M01.03.030 Acromioclavicular Joint

Learning Objectives

By the end of this topic, you should be able to:

  1. Describe the articulating surfaces and type of the acromioclavicular joint.
  2. Identify the capsule and ligamentous supports of the joint.
  3. Explain the movements, blood supply, and innervation of the AC joint.
  4. Recognize the mechanism, features, and consequences of acromioclavicular joint dislocation.

The acromioclavicular (AC) joint is a synovial articulation in the shoulder region between the lateral end of the clavicle and the acromion of the scapula. It is classified as a plane-type synovial joint and plays a key role in transmitting forces from the upper limb to the axial skeleton.


Articulating Surfaces

The joint is formed by:

  • The lateral end of the clavicle
  • The medial surface of the acromion

The AC joint has two distinctive features:

  • The articular surfaces are covered by fibrocartilage (not hyaline cartilage).
  • The joint cavity is partially divided by an articular disc, a wedge of fibrocartilage suspended from the superior part of the capsule.

Joint Capsule

The joint is enclosed by a fibrous capsule lined internally with synovial membrane.
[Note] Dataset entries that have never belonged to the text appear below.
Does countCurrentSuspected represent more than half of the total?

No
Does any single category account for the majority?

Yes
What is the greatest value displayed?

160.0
The posterior aspect of the capsule is reinforced by fibres from the trapezius muscle.


Ligaments

Three main ligaments stabilize the AC joint:

  1. Acromioclavicular ligament
    1. Runs from the acromion to the lateral clavicle
    2. Reinforces the superior aspect of the capsule
  2. Conoid ligament
    1. Extends from the coracoid process to the conoid tubercle of the clavicle
  3. Trapezoid ligament
    1. Extends from the coracoid process to the trapezoid line of the clavicle

The conoid and trapezoid ligaments together form the coracoclavicular ligament, a very strong structure that suspends the upper limb from the clavicle.


Movements

The AC joint permits:

  • Gliding movements (superior–inferior and anteroposterior)
  • A small amount of axial rotation

Because no muscles act directly on this joint, all movements are passive and occur secondary to motion at the shoulder girdle.


Blood Supply

The joint is supplied by:

  • Suprascapular artery (from the thyrocervical trunk of the subclavian artery)
  • Thoracoacromial artery (from the axillary artery)
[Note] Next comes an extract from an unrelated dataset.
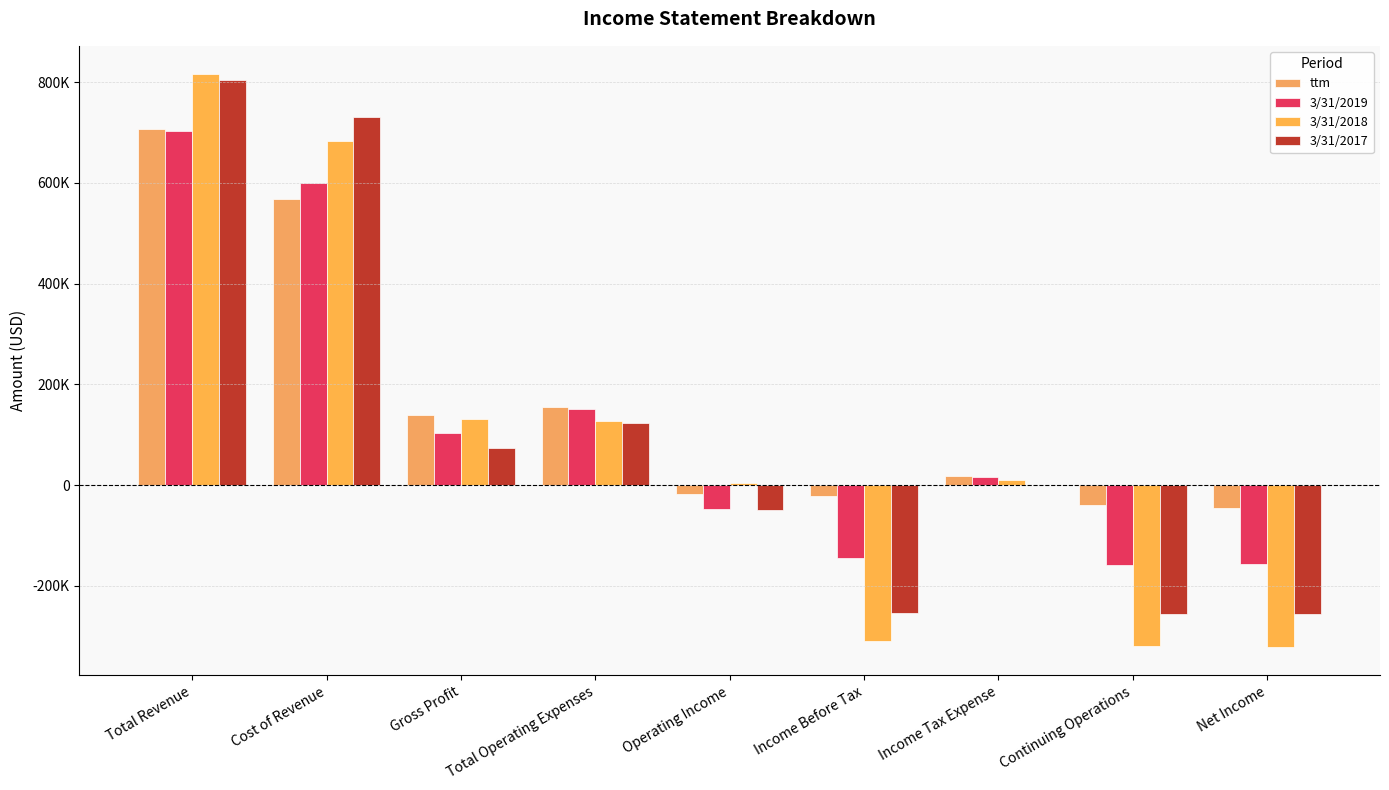

Reading left to right, extract all data points from this chart.

ttm: Total Revenue=706556	Cost of Revenue=568122	Gross Profit=138433	Total Operating Expenses=155587	Operating Income=-17154	Income Before Tax=-21229	Income Tax Expense=18360	Continuing Operations=-39589	Net Income=-45598
3/31/2019: Total Revenue=702048	Cost of Revenue=598870	Gross Profit=103177	Total Operating Expenses=150393	Operating Income=-47216	Income Before Tax=-143810	Income Tax Expense=15536	Continuing Operations=-159346	Net Income=-156998
3/31/2018: Total Revenue=815110	Cost of Revenue=683292	Gross Profit=131818	Total Operating Expenses=127384	Operating Income=4434	Income Before Tax=-309549	Income Tax Expense=10209	Continuing Operations=-319758	Net Income=-320302
3/31/2017: Total Revenue=804286	Cost of Revenue=729740	Gross Profit=74546	Total Operating Expenses=123685	Operating Income=-49139	Income Before Tax=-254283	Income Tax Expense=840	Continuing Operations=-255123	Net Income=-255123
Venous drainage follows the arteries.


Innervation

The AC joint is innervated by articular branches of:

  • Suprascapular nerve
  • Lateral pectoral nerve

Both arise from the brachial plexus.


Clinical Relevance


Acromioclavicular Joint Dislocation (“Separated Shoulder”)

An AC joint dislocation occurs when the clavicle and acromion are forcibly separated.

Common causes:

  • Direct blow to the shoulder
  • Fall on an outstretched hand

Severity increases if the ligaments are torn:

  • AC ligament rupture → joint instability
  • Coracoclavicular ligament rupture → the weight of the limb is no longer supported, causing the shoulder to drop inferiorly

Management depends on severity and functional limitation and may include:

  • Ice, rest, and immobilization
  • Physiotherapy
  • Surgical ligament reconstruction in severe cases

⚠️ This injury is not the same as a shoulder (glenohumeral) dislocation.